VERSTÄNDNIS PRÜFEN
1 - Schreib aus dem Artikel über Hypoport den Abschnitt von „Exklusiv: Berliner Fintech“ bis „1,041 Milliarden Dollar.“ Wort für Wort ab.
2 - Führe den Artikel über Hypoport im Anschluss an seinen letzten Satz fort.

+++ AUSZUG ZUM LESEN +++

Exklusiv: Berliner Fintech erlangt Unicorn-Status

29. September 2017

Von Heinz-Roger Dohms

Das Berliner Finanztechnologie-Unternehmen Hypoport AG gehört nach einem Bericht des Branchen-Newsletters „Finanz-Szene.de“ nun zur raren Spezies der sogenannten „Unicorns“ – damit sind junge Unternehmen gemeint, die auf eine Bewertung von mehr als einer Milliarden Dollar kommen. Nach einem rasanten Kursanstieg in den vergangenen Monaten liegt die Marktkapitalisierung der börsennotierten Baugeldvermittlers schon seit einigen Tagen bei rund 900 Millionen Euro. Am Donnerstag lag der Börsenwert zum Handelsschluss bei exakt 884,95 Millionen Euro – das waren umgerechnet 1,041 Milliarden Dollar.

+++ MITGELIEFERTES MATERIAL +++

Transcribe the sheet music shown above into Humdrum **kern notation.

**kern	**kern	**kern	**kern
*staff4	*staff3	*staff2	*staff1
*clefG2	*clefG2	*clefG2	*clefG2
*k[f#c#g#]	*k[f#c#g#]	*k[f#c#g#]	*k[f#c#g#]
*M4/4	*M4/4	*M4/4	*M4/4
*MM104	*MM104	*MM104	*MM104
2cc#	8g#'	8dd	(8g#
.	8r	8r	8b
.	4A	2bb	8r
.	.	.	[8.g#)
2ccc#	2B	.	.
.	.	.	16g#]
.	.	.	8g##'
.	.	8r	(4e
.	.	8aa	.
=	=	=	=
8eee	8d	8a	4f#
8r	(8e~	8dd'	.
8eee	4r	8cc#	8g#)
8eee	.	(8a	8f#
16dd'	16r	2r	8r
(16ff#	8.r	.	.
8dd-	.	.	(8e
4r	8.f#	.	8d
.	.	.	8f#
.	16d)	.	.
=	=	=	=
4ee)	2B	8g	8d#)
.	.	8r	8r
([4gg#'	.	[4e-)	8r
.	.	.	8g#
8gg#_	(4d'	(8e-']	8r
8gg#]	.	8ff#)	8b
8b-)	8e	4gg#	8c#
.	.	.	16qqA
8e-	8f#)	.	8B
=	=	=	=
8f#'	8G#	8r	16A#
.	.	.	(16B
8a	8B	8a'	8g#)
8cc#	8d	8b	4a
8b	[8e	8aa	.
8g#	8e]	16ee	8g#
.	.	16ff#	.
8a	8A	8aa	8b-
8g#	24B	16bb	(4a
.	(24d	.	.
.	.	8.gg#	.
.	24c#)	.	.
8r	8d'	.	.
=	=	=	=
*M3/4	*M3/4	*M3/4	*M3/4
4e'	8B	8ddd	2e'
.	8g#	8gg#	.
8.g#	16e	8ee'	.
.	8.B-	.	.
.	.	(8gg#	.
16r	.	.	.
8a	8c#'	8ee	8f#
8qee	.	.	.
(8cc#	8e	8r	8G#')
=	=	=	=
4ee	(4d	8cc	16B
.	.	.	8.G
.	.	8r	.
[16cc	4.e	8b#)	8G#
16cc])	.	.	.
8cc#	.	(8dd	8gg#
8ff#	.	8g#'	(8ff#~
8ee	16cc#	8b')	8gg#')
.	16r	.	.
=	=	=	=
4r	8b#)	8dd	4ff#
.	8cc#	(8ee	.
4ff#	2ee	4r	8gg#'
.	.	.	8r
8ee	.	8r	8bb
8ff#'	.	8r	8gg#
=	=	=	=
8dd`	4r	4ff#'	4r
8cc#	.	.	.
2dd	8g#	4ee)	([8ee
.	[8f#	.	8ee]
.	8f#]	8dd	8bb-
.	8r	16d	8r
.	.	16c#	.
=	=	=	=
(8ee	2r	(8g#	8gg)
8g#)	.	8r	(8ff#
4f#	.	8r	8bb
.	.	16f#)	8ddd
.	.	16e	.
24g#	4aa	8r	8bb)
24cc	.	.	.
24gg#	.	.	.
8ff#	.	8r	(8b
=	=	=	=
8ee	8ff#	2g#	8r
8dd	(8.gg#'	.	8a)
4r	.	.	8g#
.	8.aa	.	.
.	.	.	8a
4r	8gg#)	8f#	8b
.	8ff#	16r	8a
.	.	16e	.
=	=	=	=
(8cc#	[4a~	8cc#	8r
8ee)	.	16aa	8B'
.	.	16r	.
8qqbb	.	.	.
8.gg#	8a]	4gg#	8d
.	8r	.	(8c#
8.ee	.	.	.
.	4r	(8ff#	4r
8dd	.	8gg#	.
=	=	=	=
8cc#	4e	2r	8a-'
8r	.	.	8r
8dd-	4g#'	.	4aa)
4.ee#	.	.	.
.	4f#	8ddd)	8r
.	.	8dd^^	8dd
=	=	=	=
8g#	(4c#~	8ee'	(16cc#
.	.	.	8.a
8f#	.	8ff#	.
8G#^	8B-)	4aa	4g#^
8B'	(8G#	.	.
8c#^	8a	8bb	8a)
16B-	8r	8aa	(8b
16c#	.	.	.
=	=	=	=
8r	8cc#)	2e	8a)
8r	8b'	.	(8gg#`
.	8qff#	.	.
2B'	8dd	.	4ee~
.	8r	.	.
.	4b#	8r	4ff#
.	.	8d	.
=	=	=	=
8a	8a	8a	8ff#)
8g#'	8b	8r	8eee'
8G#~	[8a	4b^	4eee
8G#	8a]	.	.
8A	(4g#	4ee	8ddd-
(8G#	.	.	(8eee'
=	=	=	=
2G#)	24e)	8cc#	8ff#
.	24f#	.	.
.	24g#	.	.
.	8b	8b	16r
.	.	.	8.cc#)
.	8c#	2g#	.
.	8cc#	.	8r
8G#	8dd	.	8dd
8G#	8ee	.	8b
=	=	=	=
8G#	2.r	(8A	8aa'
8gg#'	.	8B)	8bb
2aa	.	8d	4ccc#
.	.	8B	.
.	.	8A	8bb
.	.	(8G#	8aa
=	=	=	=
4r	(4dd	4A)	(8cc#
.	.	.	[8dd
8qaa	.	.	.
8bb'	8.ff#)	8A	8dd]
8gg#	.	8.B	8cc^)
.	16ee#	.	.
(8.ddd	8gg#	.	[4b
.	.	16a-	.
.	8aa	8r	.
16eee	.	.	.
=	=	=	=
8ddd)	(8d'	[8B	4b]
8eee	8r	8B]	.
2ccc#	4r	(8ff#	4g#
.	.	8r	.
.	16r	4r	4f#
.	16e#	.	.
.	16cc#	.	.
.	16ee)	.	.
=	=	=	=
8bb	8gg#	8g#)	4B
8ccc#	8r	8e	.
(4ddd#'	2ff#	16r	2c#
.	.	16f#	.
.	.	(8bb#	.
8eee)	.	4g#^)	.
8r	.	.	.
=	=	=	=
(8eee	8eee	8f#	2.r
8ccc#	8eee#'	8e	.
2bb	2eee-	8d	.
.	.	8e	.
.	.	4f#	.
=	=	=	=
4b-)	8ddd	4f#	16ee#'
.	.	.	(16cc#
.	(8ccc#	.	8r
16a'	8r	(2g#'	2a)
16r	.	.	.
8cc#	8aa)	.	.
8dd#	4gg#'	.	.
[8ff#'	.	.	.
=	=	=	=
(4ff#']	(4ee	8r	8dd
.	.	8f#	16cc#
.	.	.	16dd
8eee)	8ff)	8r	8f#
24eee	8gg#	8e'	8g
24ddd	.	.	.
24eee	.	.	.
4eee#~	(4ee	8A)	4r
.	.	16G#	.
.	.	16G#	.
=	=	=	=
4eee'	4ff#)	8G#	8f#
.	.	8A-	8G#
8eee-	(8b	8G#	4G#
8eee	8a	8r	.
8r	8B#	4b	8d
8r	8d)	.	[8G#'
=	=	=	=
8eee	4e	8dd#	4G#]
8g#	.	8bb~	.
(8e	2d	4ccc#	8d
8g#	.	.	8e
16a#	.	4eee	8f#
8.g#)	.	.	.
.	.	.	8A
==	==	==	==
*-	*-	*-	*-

+++

DEINE ANTWORTEN
1 -
Exklusiv: Berliner Fintech erlangt Unicorn-Status

29. September 2017

Von Heinz-Roger Dohms

Das Berliner Finanztechnologie-Unternehmen Hypoport AG gehört nach einem Bericht des Branchen-Newsletters „Finanz-Szene.de“ nun zur raren Spezies der sogenannten „Unicorns“ – damit sind junge Unternehmen gemeint, die auf eine Bewertung von mehr als einer Milliarden Dollar kommen. Nach einem rasanten Kursanstieg in den vergangenen Monaten liegt die Marktkapitalisierung der börsennotierten Baugeldvermittlers schon seit einigen Tagen bei rund 900 Millionen Euro. Am Donnerstag lag der Börsenwert zum Handelsschluss bei exakt 884,95 Millionen Euro – das waren umgerechnet 1,041 Milliarden Dollar.

2 -
In der breiten Öffentlichkeit ist die 1999 gegründete Hypoport AG so gut wie unbekannt. Das liegt daran, dass das Unternehmen im Endkundengeschäft nicht unter seinem eigenen Namen auftritt, sondern unter dem Markennamen „Dr. Klein“.  Hypoport bietet allerdings nicht nur Baugeldvergleiche für Häuslebauer an, sondern stellt seine Technologie unter dem Namen „Europace“ auch B2B-Kunden zur Verfügung. Dazu gehören Vertriebe wie Accedo, aber auch bekannte Banken wie die Postbank, Santander oder die DKB. Auch für viele Volksbanken und Sparkassen sind die Berliner mittlerweile tätig.

2016 hatte die Hypoport AG ihren Umsatz von 139 auf 156,6 Millionen Euro gesteigert. Der Rohertrag wuchs um 19 Prozent auf 85,2 Millionen Euro, das Ebit um 21 Prozent auf 23,2 Millionen Euro.